Thai king upset about political logjam -army chief
BANGKOK, May 18 (Reuters) The Thai army has added its weight to efforts to unravel a complex political crisis by letting it be known publicly that revered King Bhumibol Adulyadej is upset at continued squabbling about an initiative he launched.
Army Commander-in-Chief Sonthi Boonyaratglin said he and the navy and air force chiefs were seeking an audience with the king, who told top judges three weeks ago to sort out the mess after an inconclusive election, to ask how they could help.
''The country's problem, which originated some time ago and has prevailed until now, has saddened His Majesty, which has upset and worried me,'' Sonthi was quoted by the Thai Post newspaper on Thursday as saying.
''As a soldier of His Majesty, I would like to help him relieve his worry and the Army will adhere strictly to whatever advice he gives us,'' Sonthi said in remarks interpreted as intended to put pressure on squabbling politicians.
After the king summoned the top judges to give them responsibility for finding a way out of the crisis, the courts declared illegal the April 2 general election Prime Minister Thaksin Shinawatra called to counter a street campaign.
But almost nothing has happened since and Thaksin has not confirmed whether he will stick by his promise not to stand for prime minister when parliament does convene.
The top judges told the Election Commission, accused of bias towards Thaksin, to quit. One of its four members has, but the three others remain defiant.
LOGJAM Analysts said Sonthi's remarks were aimed at putting pressure on politicians of all stripes to break the logjam, with the resignation of the Election Commission a first step.

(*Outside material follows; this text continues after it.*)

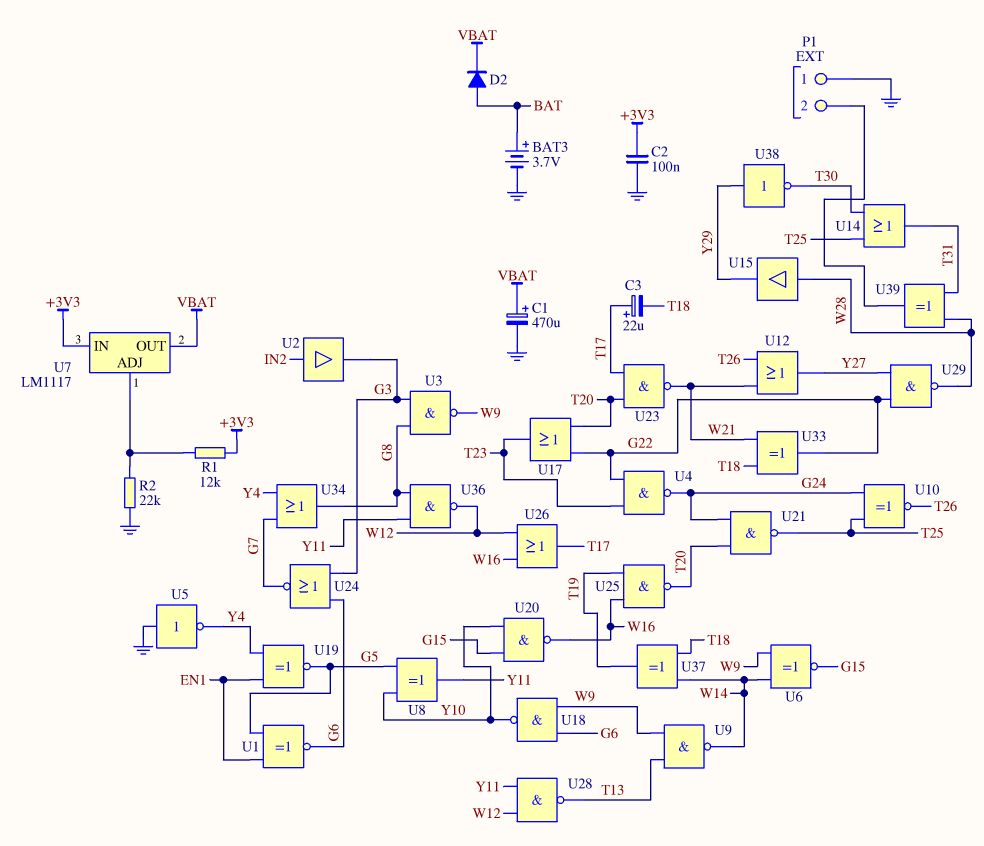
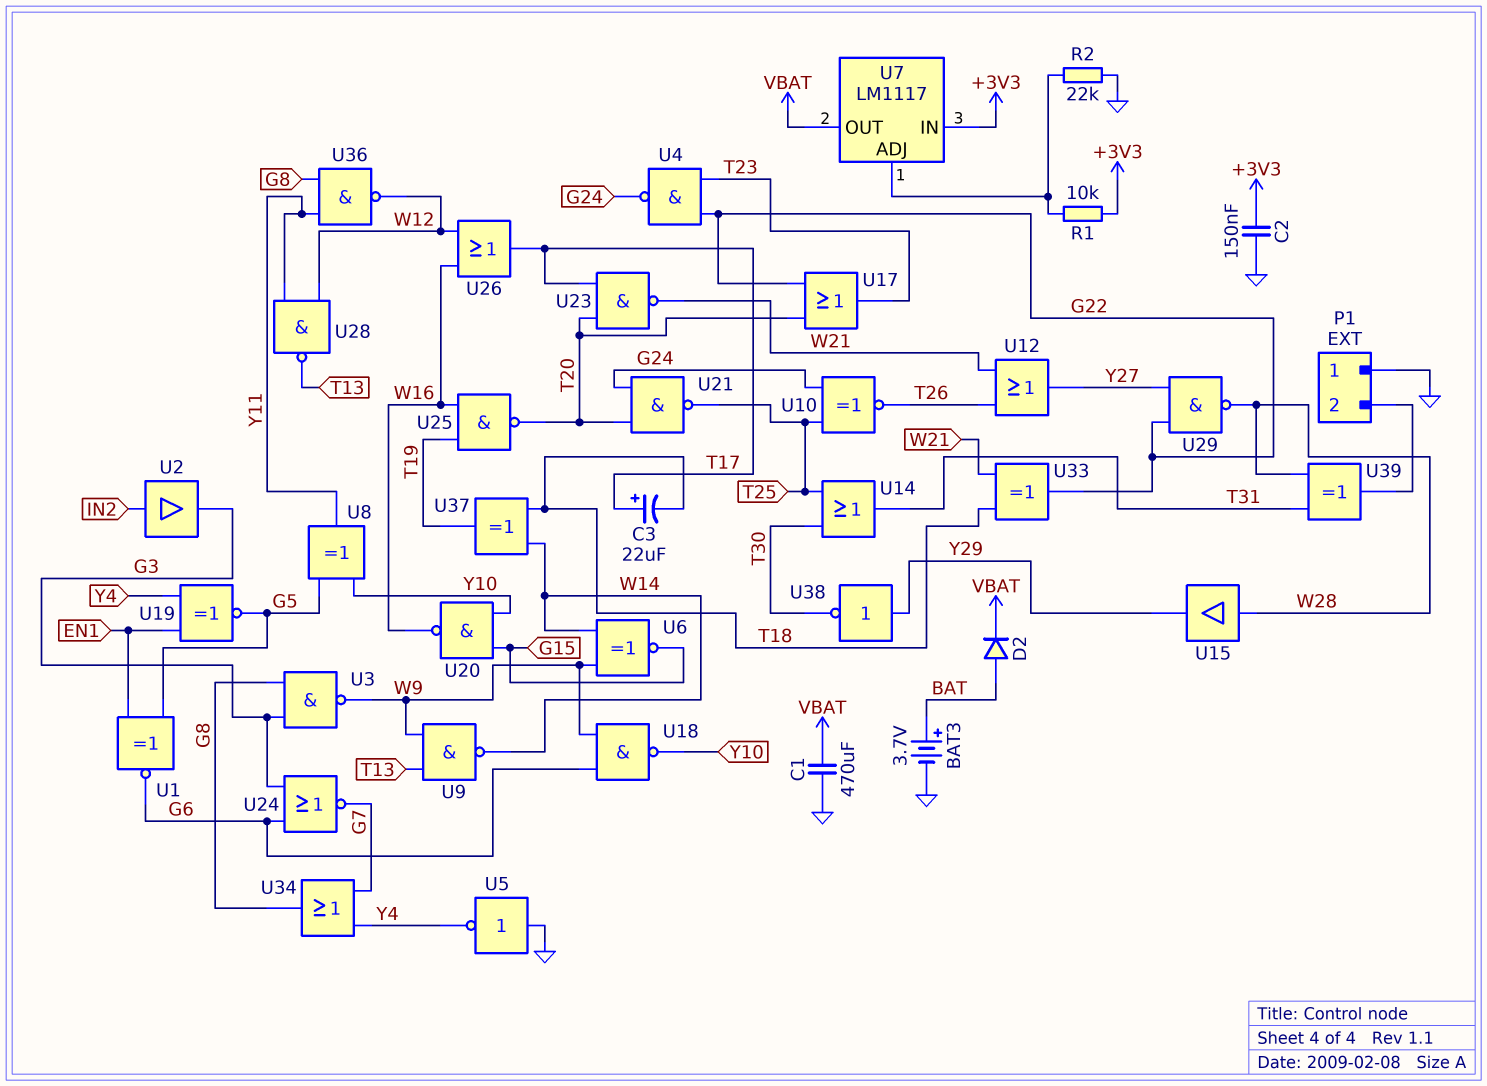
C1: 470uF (plus VBAT, minus GND) -> 470uF (GND, VBAT)
C2: 100nF (+3V3, GND) -> 150nF (+3V3, GND)
R1: 12k (+3V3, U7/ADJ) -> 10k (+3V3, U7/ADJ)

''He is telling every party concerned to start behaving as suggested by His Majesty and stop their mere lip service,'' independent political analyst Prayad Hongtongkhum said.
Others said it was the matter of when, not if, the Election Commission would go and allow the Supreme Court to find replacements acceptable to all to run a new election after the last poll left seats empty and parliament unable to meet.
''Their days are numbered. They have to start counting down to their cremation day,'' radio commentator Piroon Chatwanichkul said.
Thaksin called the snap election three years early to thwart a street campaign against him by foes accusing the billionaire prime minister of corruption and abuse of power, charges he denies.
But an opposition boycott left seats empty and parliament could not meet to elect a new prime minister to form a government. The king then made a rare public intervention.
Early this week, Sonthi, who became predominantly Buddhist Thailand's first Muslim Army chief when Thaksin promoted him last October, reiterated that the days of military intervention in the coup prone country were over.
Despite past calls for the Army, which staged its last coup in 1991, to intervene again, Sonthi said a coup would ''destroy democracy''.